Lucilla's knuckles whitened as she gripped the edge of the observation slit. "How many men die here each day?"
"Hundreds, sometimes thousands. The front lines are a constant grind. This is a war of attrition, Lucilla. Victory comes at a cost—one we're paying with blood. Most are on the enemy's side of the line, since we are operating purely on the defensive at the moment, but their early attempts to copy our shells has resulted in more casualties among the men still in the trenches."
"Is there no way to end this slaughter?"
"I'm working on it. There are technologies that would end this type of war but we are a long way from those. They require innovation upon innovation, and there is no rushing it into existence. But for now, this…" he gestured to the trenches, the carnage beyond, "…is the reality. By next year, we should at least have a new type of rifle that will increase the rate of fire of one man, so we can spread out more. But there are limits to what that can achieve. It's why we need to convince our allies for more reinforcements."
"You mean I need to," she said. "So we can make more bodies."
"I am not heartless, Lucilla. And we lost plenty of men when it was just swords, spears, and shields. War always takes its due. It's just easier to understand when it's personal, instead of this kind of war."
"I don't think you're heartless," she said. "but … I just am having trouble getting my mind wrapped around this."
She was quiet for a long time, watching their men occasionally step onto a firing step, fire off a round, and step back to make way for another while they reloaded. The two lines continually sniped and picked at each other.
For the most part, the rounds were ineffectual, smacking into timber or packed earth. But not every time. Men still died, stepping up at the wrong moment, catching a stray bullet, or even a ricocheted into the trench.
And none of that counted the artillery.
Ky did not press her, but waited patiently. If she wanted to see this, then he would let her soak in it. Really observe it, so she understood just what they faced, and why there were no other options than this.
Finally, she turned from the viewing slit and said, "Fine.
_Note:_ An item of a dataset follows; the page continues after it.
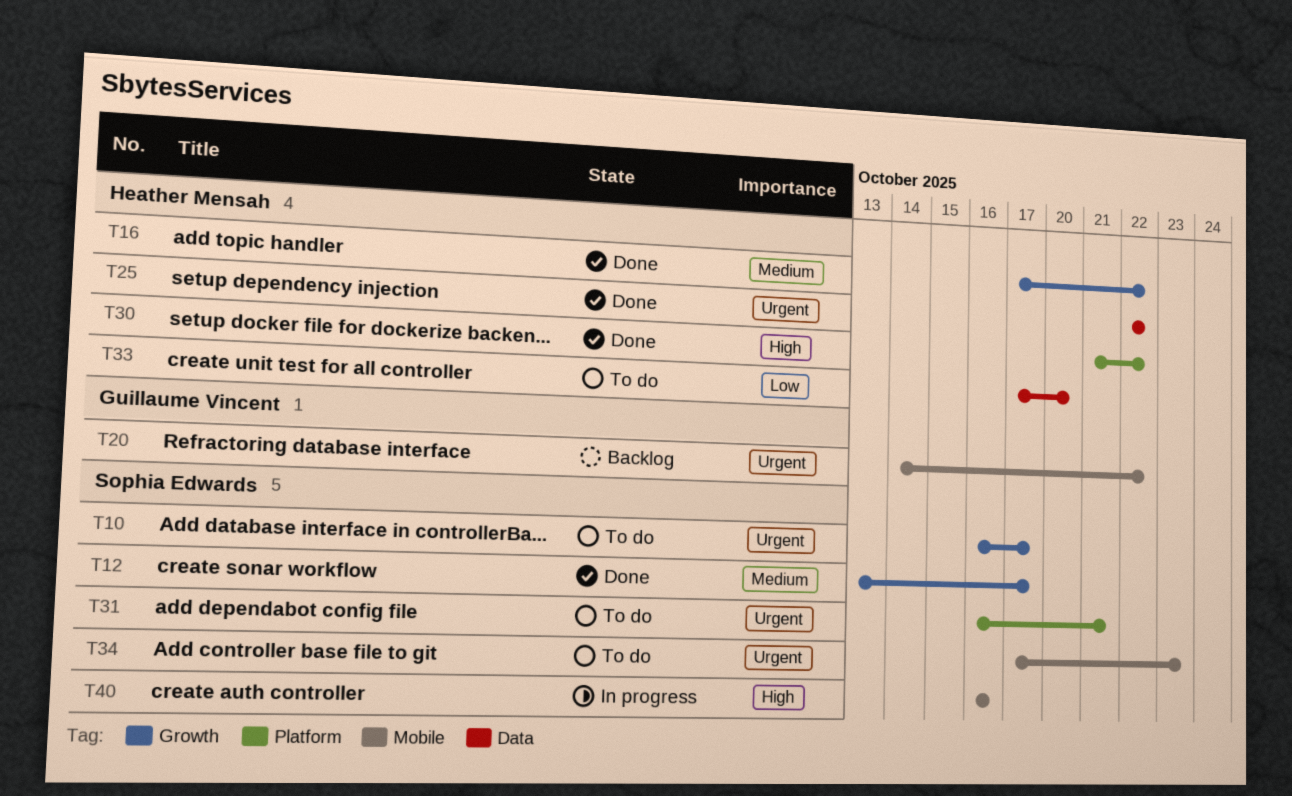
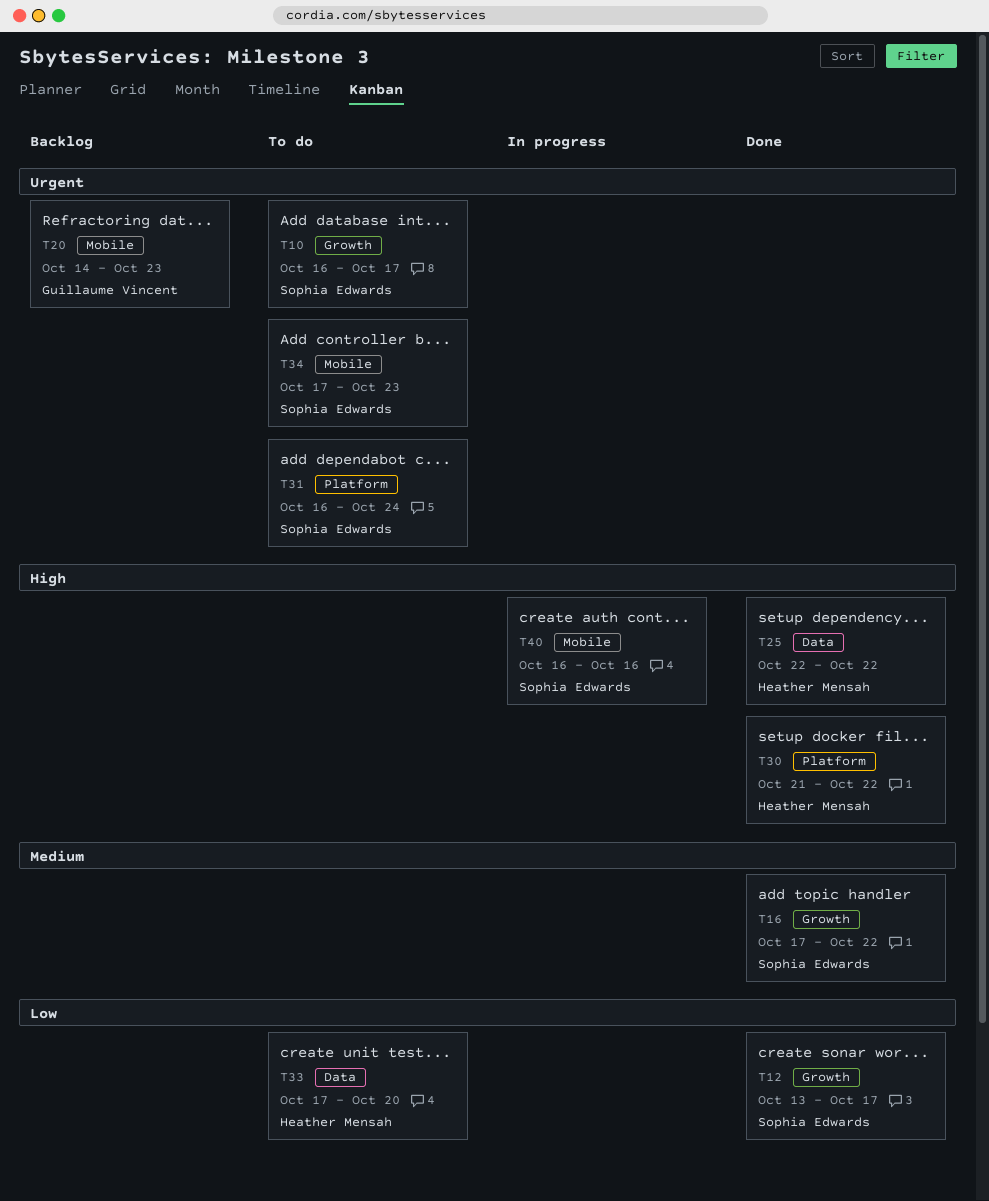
T12, priority: Medium -> Low
T16, owner: Heather Mensah -> Sophia Edwards
T20, due: Oct 22 -> Oct 23
T25, priority: Urgent -> High
T31, due: Oct 21 -> Oct 24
If this is what it takes, I'll find you the men to kill."
She turned and walked out of the bunker without another word, her guards falling in around her. Ky knew her anger wouldn't hold. She knew him enough to know this wasn't what he wanted.
But still, it stung.
He'd brought this technology, these changes to their world. The rifled muskets and cannon had seemed like such advantages when fighting the Carthaginians. But now...
"Consul?" his aide's voice broke through his thoughts.
"Right. Since we're here, let's finish the tour ourselves. I want to see how far we've gotten on the secondary trench lines."